** EXERCISE INPUT follows **
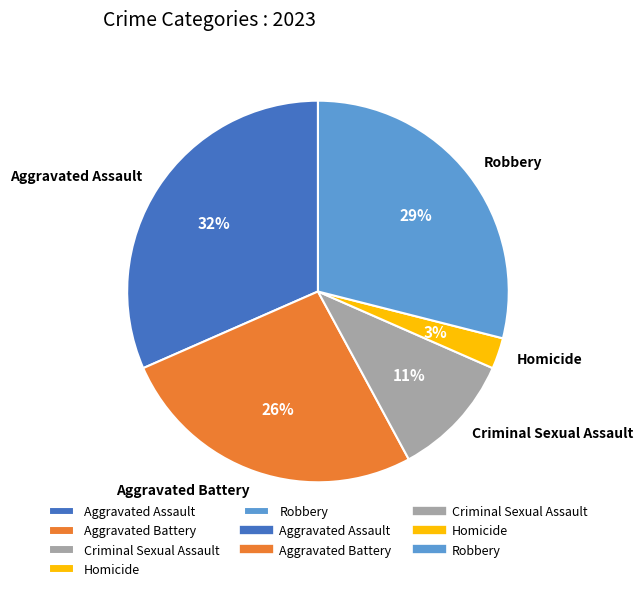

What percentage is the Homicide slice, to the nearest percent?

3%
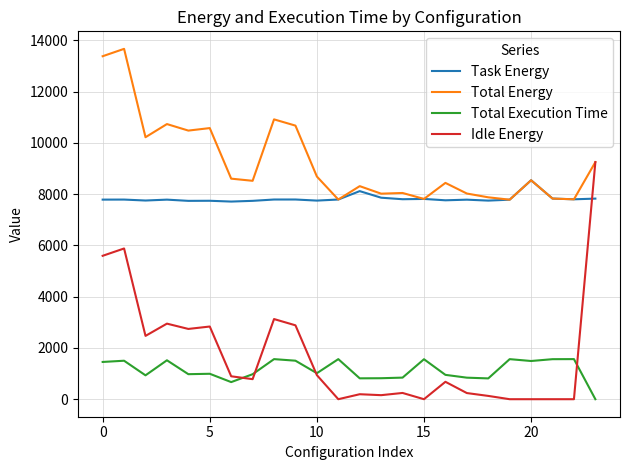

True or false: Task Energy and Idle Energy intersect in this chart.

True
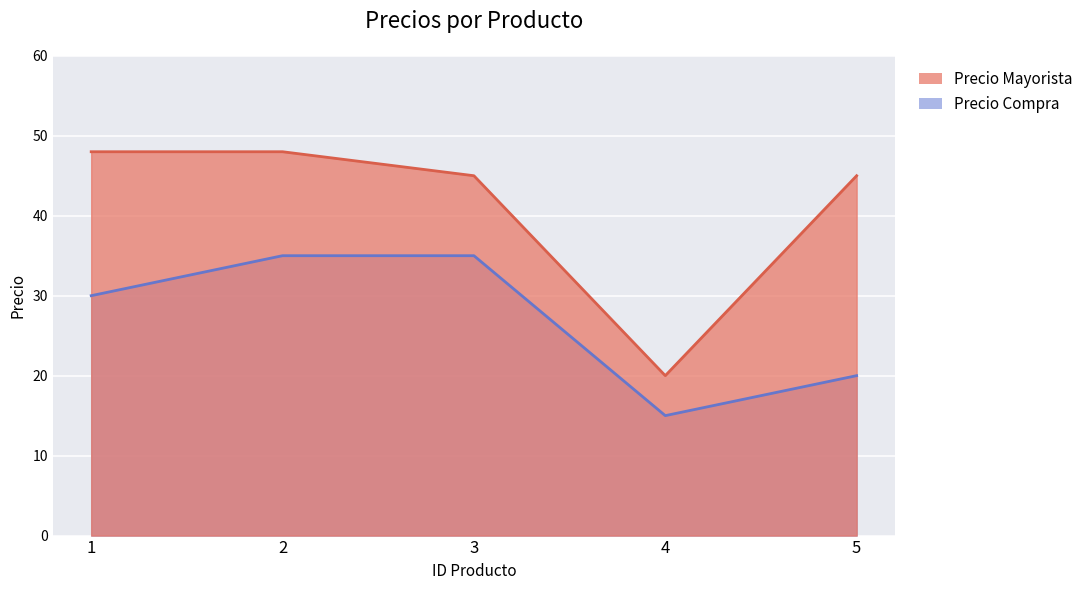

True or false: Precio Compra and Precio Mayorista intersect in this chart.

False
** End of EXERCISE INPUT **
THE PROBLEM
Rewrite the records above as a single numbered list with one line per item. Omit the blank lines and the pictures.

SOLUTION TO THIS PROBLEM
1. What percentage is the Homicide slice, to the nearest percent?
2. 3%
3. True or false: Task Energy and Idle Energy intersect in this chart.
4. True
5. True or false: Precio Compra and Precio Mayorista intersect in this chart.
6. False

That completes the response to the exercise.